Tweets per movie per day

In [None]:
movies_tweets_per_day = dataset.rdd.map(lambda x: ((x.entities.urls[0].display_url, parse_date(x.user.created_at).strftime("%Y-%m-%d")), 1)).reduceByKey(add)

Engagement per movie

In [None]:
movies_engagement = spark.sql("select entities.urls[0].display_url as movie, "+\
               "sum(favorite_count) + sum(retweet_count) as engagement "
               "from tweets "+\
               "group by entities.urls[0].display_url")
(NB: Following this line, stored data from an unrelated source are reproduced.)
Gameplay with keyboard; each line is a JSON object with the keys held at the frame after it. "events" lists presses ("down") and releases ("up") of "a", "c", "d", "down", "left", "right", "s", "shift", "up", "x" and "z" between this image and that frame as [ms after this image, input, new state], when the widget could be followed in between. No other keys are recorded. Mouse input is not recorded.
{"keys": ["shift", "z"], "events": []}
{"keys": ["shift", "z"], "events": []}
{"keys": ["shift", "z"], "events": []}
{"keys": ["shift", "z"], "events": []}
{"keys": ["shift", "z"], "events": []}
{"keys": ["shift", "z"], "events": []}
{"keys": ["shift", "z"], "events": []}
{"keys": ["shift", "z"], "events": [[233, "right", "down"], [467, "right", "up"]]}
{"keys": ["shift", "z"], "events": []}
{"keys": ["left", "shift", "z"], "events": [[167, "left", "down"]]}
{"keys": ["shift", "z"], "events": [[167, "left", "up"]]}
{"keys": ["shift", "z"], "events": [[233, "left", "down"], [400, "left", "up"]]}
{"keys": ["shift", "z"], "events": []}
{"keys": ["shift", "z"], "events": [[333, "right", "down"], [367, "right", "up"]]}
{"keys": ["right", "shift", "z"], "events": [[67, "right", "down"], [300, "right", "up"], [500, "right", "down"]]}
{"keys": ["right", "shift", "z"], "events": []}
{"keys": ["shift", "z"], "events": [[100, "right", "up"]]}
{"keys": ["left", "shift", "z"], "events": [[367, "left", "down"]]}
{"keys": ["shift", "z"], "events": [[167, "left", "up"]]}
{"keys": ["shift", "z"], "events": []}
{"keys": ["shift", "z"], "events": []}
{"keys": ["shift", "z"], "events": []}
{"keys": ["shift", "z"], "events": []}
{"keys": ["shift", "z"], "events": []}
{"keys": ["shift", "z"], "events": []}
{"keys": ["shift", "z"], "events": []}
Popularity per movie per language:

In [None]:
movies_language_pop = dataset.select(F.explode("entities.urls").alias("col"), F.col("lang").alias("language"))\
    .select(F.col("col.display_url").alias("movie"), "language")\
    .groupBy("movie", "language")\
    .count()

# Users-oriented

Number of followers, favourites, statuses and listings per user, oldest and newest data:

In [None]:
user_stats = spark.sql("select x.screen_name, " \
          + "t1.user.followers_count as old_followers, t1.user.favourites_count as old_favourites, t1.user.statuses_count as old_statuses, t1.user.listed_count as old_listed, " \
          + "t2.user.followers_count as new_followers, t2.user.favourites_count as new_favourites, t2.user.statuses_count as new_statuses, t2.user.listed_count as new_listed " \
          + "from (select user.screen_name, max(created_at) as new, min(created_at) as old from tweets group by user.screen_name) x " 
          + "join tweets t1 on t1.user.screen_name = x.screen_name and t1.created_at = x.old " \
          + "join tweets t2 on t2.user.screen_name = x.screen_name and t2.created_at = x.new")